Sam Bankman-Fried Faces New Criminal Charges for Bribery
The latest superseding indictment in Sam Bankman-Fried's case centers on a new charge against him, with claims of alleged bribery to Chinese officials in violation of the FCPA. The new charge centers on the $40 million equivalent in cryptocurrency to unfreeze a trading account back in November 2021, with a total of 13 charges to SBF.
It was said that SBF "authorized and directed a bribe of at least $40 million to one or more Chinese government officials."
This was the solution that SBF's camp allegedly went with after trying to recover the frozen assets, with different actions including creating "fraudulent accounts" to which they would try to transfer the funds.

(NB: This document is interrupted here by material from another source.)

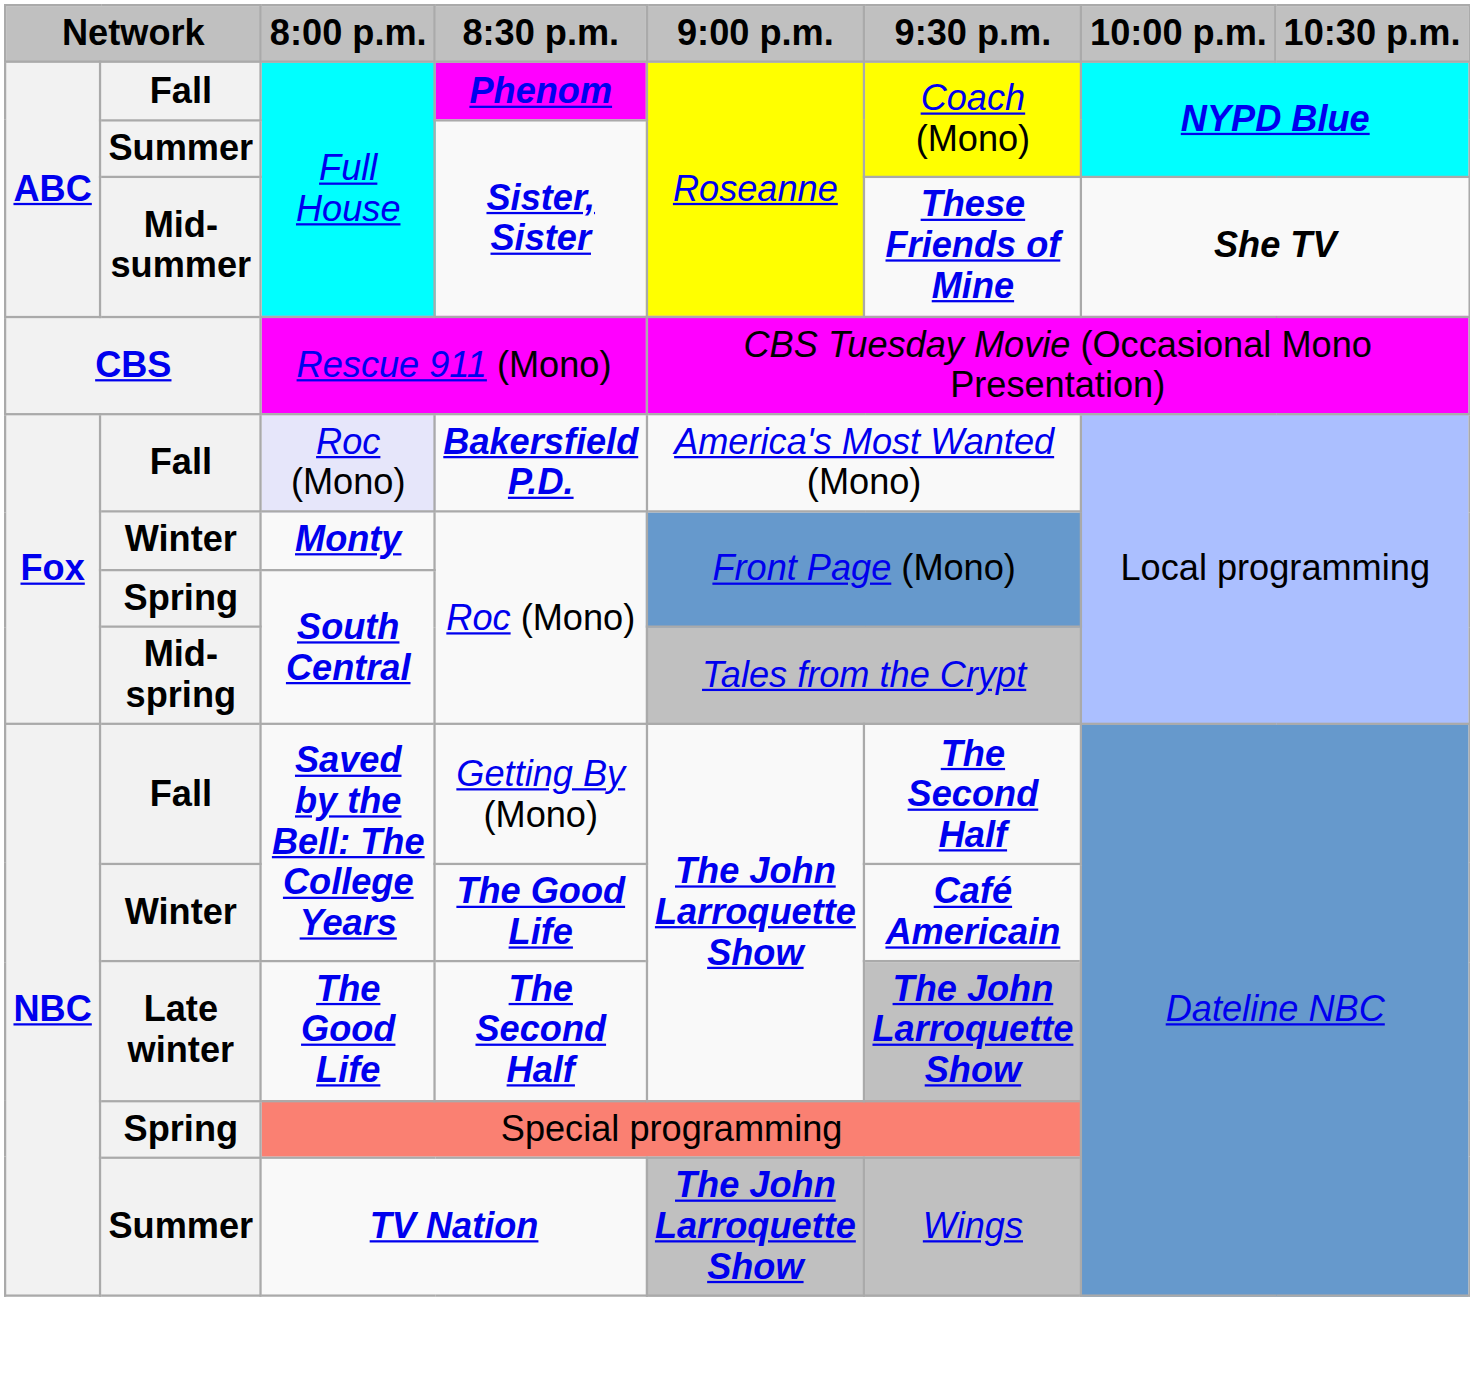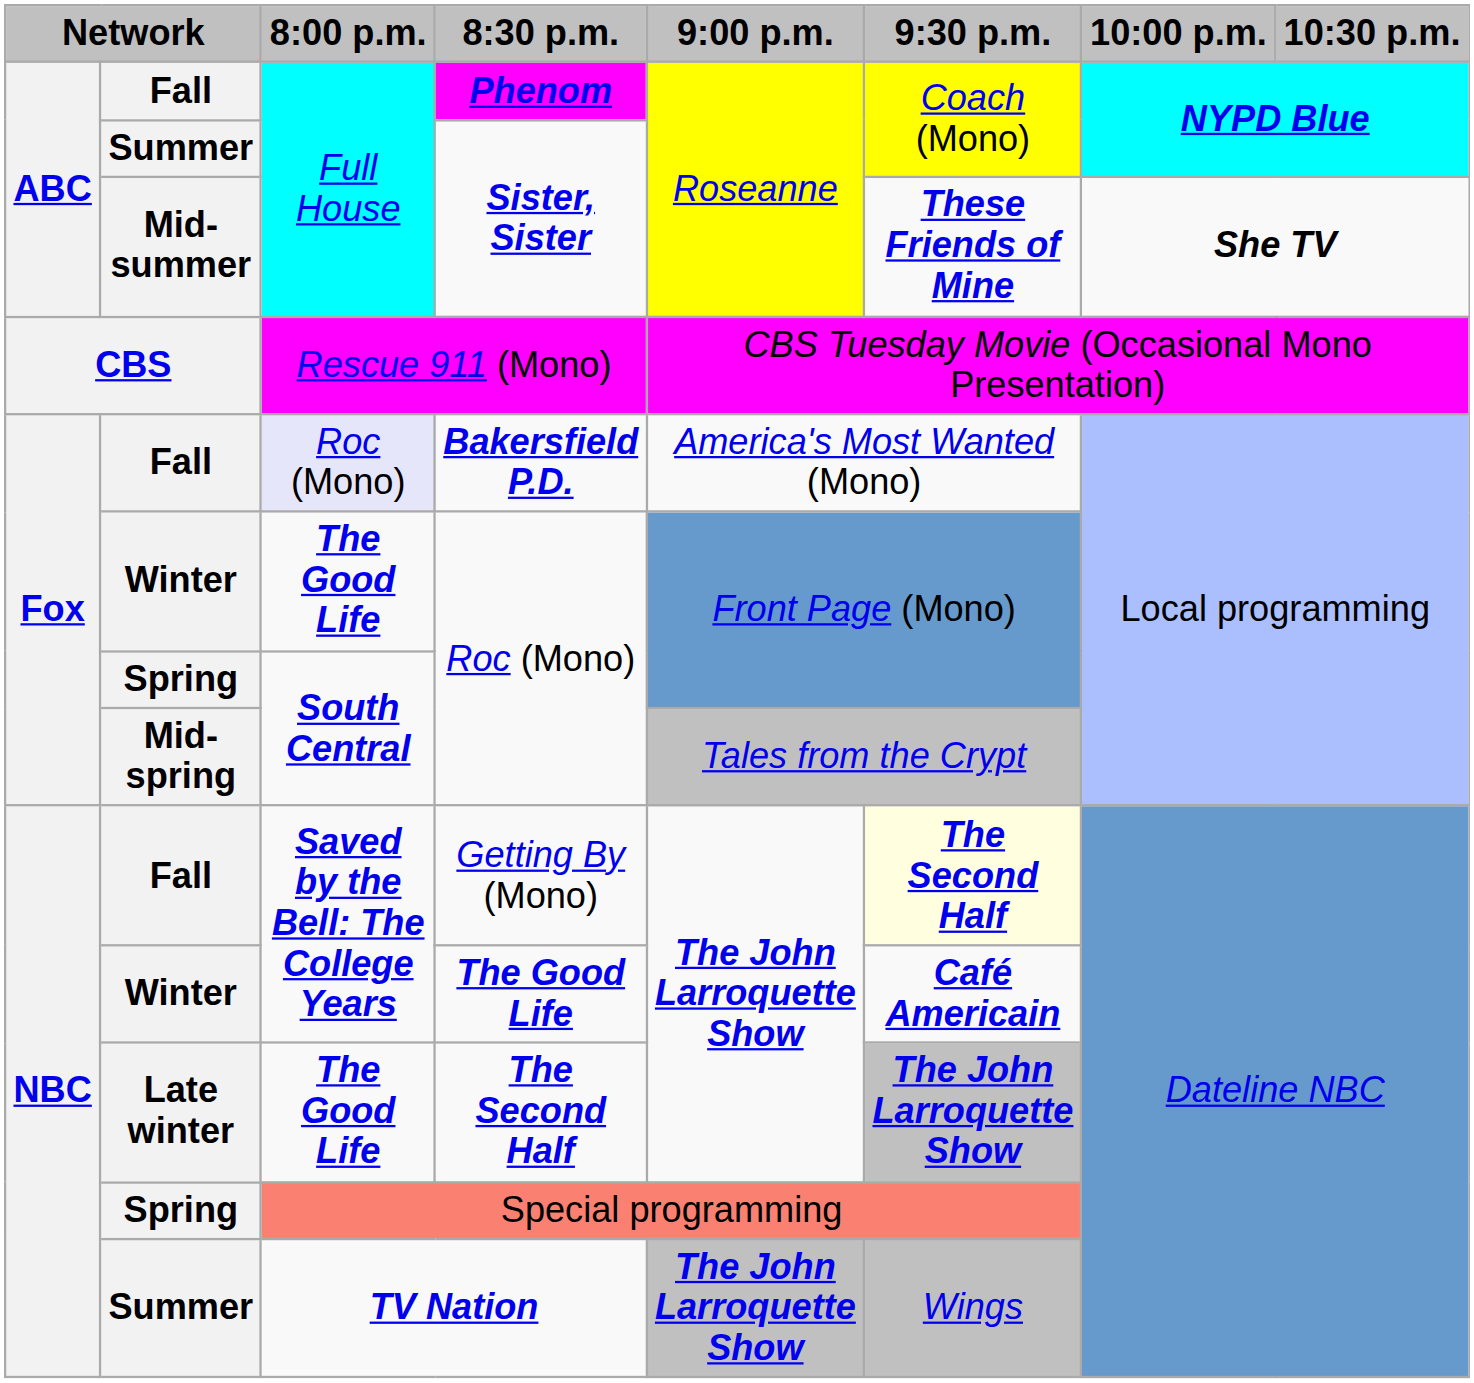Winter / Roc (Mono) | 8:00 p.m.: Monty -> The Good Life
Getting By (Mono) | 9:30 p.m.: no background -> lightyellow background
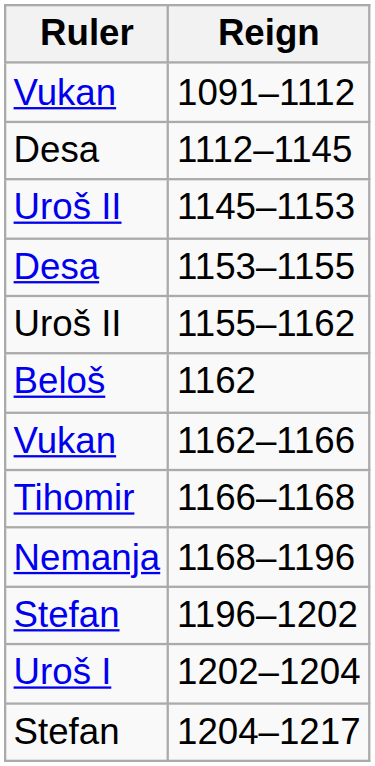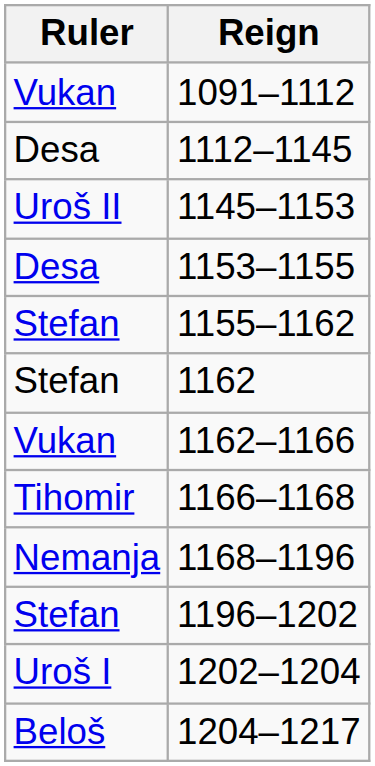1155–1162 | Ruler: Uroš II -> Stefan
1162 | Ruler: Beloš -> Stefan
1204–1217 | Ruler: Stefan -> Beloš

After every possible action was unsuccessful, the company resorted to bribing the officials to gain access to Alameda Research's crypto holdings.
$40M Sent to Chinese Officials to Unfreeze Trading Account
The updated indictment claims that this bribe "was to influence and induce one or more Chinese government officials to unfreeze certain Alameda trading accounts containing over $1 billion in cryptocurrency, which had been frozen by Chinese authorities."
According to Ars Technica, the court documents claim that after the bribe has been made to this certain private wallet, the Alameda accounts were immediately unfrozen, giving access to the executive.
Sam Bankman-Fried and the FTX Lawsuit
FTX announced its bankruptcy several months ago, and this was also the time when its former CEO and co-founder, Sam Bankman-Fried, announced his resignation from his post. After this event, things took a downward spiral for the company and its executives, with the pointing of fingers and uncovering of massive controversies behind its downfall.
There were many charges filed against SBF, even from his former company which suffered from the loss of funds that were allegedly lost ahead of its bankruptcy announcements. Still, while other executives from the company admitted their wrongdoings, Bankman-Fried stood out as he pleaded "not guilty" to the many charges against his name.
The courts are now in pursuit of this case against the former executive, even limiting his use of communication devices to flip phones without internet connectivity.
In the latest development to the FTX and Bankman-Fried case, claims of bribery that took place in 2021 paid to Chinese officials adds another charge to SBF's case, one that would be proven in the coming proceedings of the suit.